The standard adult dose of INTROPIN is: 2-20 mcg/kg/min continuous IV infusion, titrated to achieve desired hemodynamic response. Typical initial dose: 5 mcg/kg/min.. The standard adult dose of LEUKINE is: 250 mcg/m2/day IV over 2 hours on days 1-21 of a 28-day cycle for AML; 250 mcg/m2/day SC daily for 21 days for hematopoietic reconstitution after BMT; 250 mcg/m2/day SC daily for 10 days for mobilization of peripheral blood progenitor cells; 5 mcg/kg/day SC for 14 days for neutropenia due to ganciclovir in CMV retinitis.. Dosing should always be individualized based on indication, renal and hepatic function, age, and other patient factors.

4. Can you take INTROPIN and LEUKINE together?

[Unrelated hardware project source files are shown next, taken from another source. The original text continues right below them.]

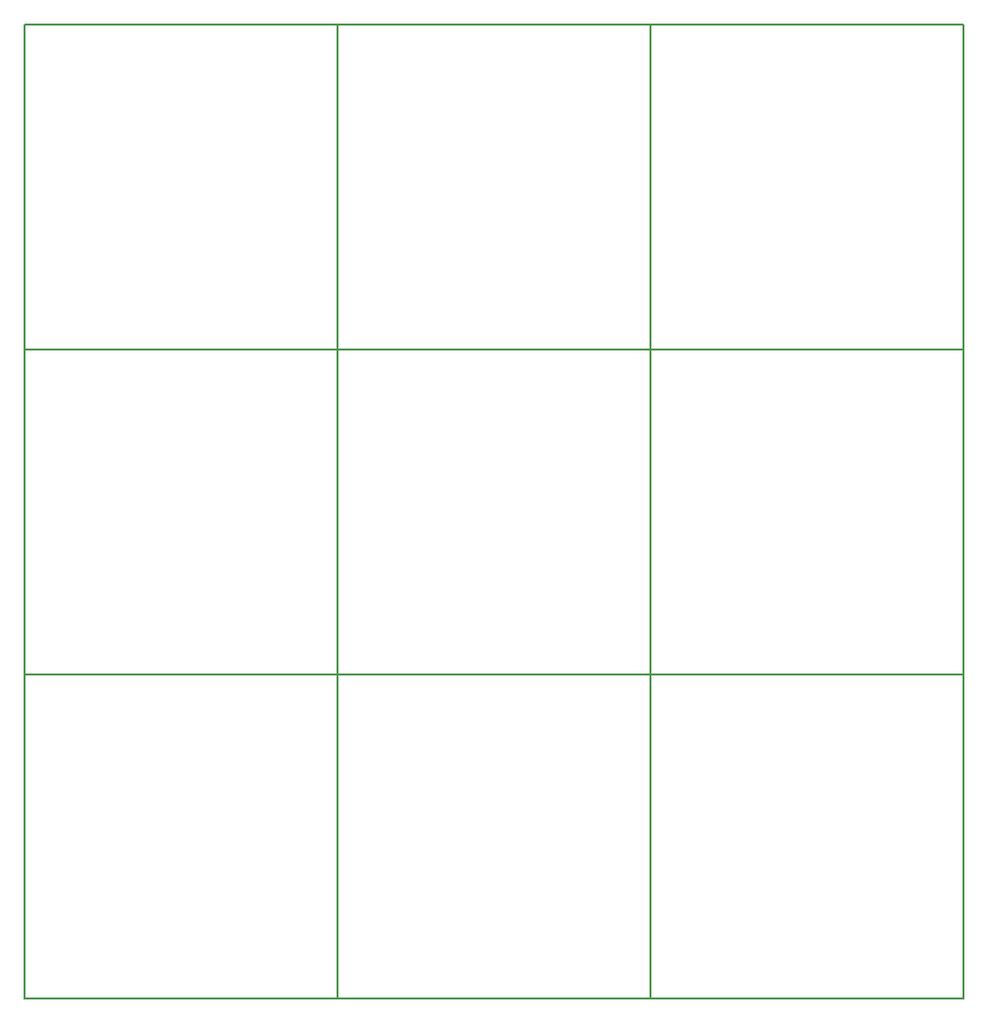
<source format=gbr>
G04 #@! TF.FileFunction,Profile,NP*
%FSLAX46Y46*%
G04 Gerber Fmt 4.6, Leading zero omitted, Abs format (unit mm)*
G04 Created by KiCad (PCBNEW 4.0.1-stable) date 2017/04/09 5:42:53*
%MOMM*%
G01*
G04 APERTURE LIST*
%ADD10C,0.100000*%
%ADD11C,0.150000*%
G04 APERTURE END LIST*
D10*
D11*
X104000000Y-69000000D02*
X131000000Y-69000000D01*
X131000000Y-69000000D02*
X158000000Y-69000000D01*
X158000000Y-69000000D02*
X185000000Y-69000000D01*
X185000000Y-69000000D02*
X158000000Y-69000000D01*
X185000000Y-41000000D02*
X185000000Y-69000000D01*
X158000000Y-41000000D02*
X185000000Y-41000000D01*
X131000000Y-41000000D02*
X158000000Y-41000000D01*
X131000000Y-69000000D02*
X131000000Y-41000000D01*
X158000000Y-41000000D02*
X158000000Y-69000000D01*
X158000000Y-69000000D02*
X131000000Y-69000000D01*
X131000000Y-69000000D02*
X104000000Y-69000000D01*
X131000000Y-41000000D02*
X131000000Y-69000000D01*
X104000000Y-69000000D02*
X104000000Y-41000000D01*
X104000000Y-41000000D02*
X131000000Y-41000000D01*
X104000000Y-69000000D02*
X131000000Y-69000000D01*
X104000000Y-97000000D02*
X104000000Y-69000000D01*
X131000000Y-69000000D02*
X131000000Y-97000000D01*
X131000000Y-97000000D02*
X104000000Y-97000000D01*
X158000000Y-97000000D02*
X131000000Y-97000000D01*
X158000000Y-69000000D02*
X158000000Y-97000000D01*
X131000000Y-97000000D02*
X131000000Y-69000000D01*
X131000000Y-69000000D02*
X158000000Y-69000000D01*
X158000000Y-69000000D02*
X185000000Y-69000000D01*
X185000000Y-69000000D02*
X185000000Y-97000000D01*
X185000000Y-97000000D02*
X158000000Y-97000000D01*
X185000000Y-125000000D02*
X158000000Y-125000000D01*
X185000000Y-97000000D02*
X185000000Y-125000000D01*
X158000000Y-97000000D02*
X185000000Y-97000000D01*
X131000000Y-97000000D02*
X158000000Y-97000000D01*
X131000000Y-125000000D02*
X131000000Y-97000000D01*
X158000000Y-97000000D02*
X158000000Y-125000000D01*
X158000000Y-125000000D02*
X131000000Y-125000000D01*
X131000000Y-125000000D02*
X104000000Y-125000000D01*
X131000000Y-97000000D02*
X131000000Y-125000000D01*
X104000000Y-125000000D02*
X104000000Y-97000000D01*
X104000000Y-97000000D02*
X131000000Y-97000000D01*
M02*

</source>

No direct drug-drug interaction has been formally documented between INTROPIN and LEUKINE in current clinical databases. However, individual patient risk factors including other medications, organ function, and comorbidities should always be evaluated by a qualified healthcare provider.

5. Are INTROPIN and LEUKINE safe during pregnancy?

The maternal-fetal safety profiles differ. INTROPIN is classified as Category C. Pregnancy Category C. In first trimester, animal studies show fetal abnormalities (e.g., skeletal and visceral malformations) at high doses. Second and third trimesters: risk of re. LEUKINE is classified as Category C. LEUKINE (sargramostim) is a recombinant granulocyte-macrophage colony-stimulating factor. No adequate and well-controlled studies in pregnant women. In animal studies, no evidence . Always consult a maternal-fetal medicine specialist before taking either drug during pregnancy or lactation.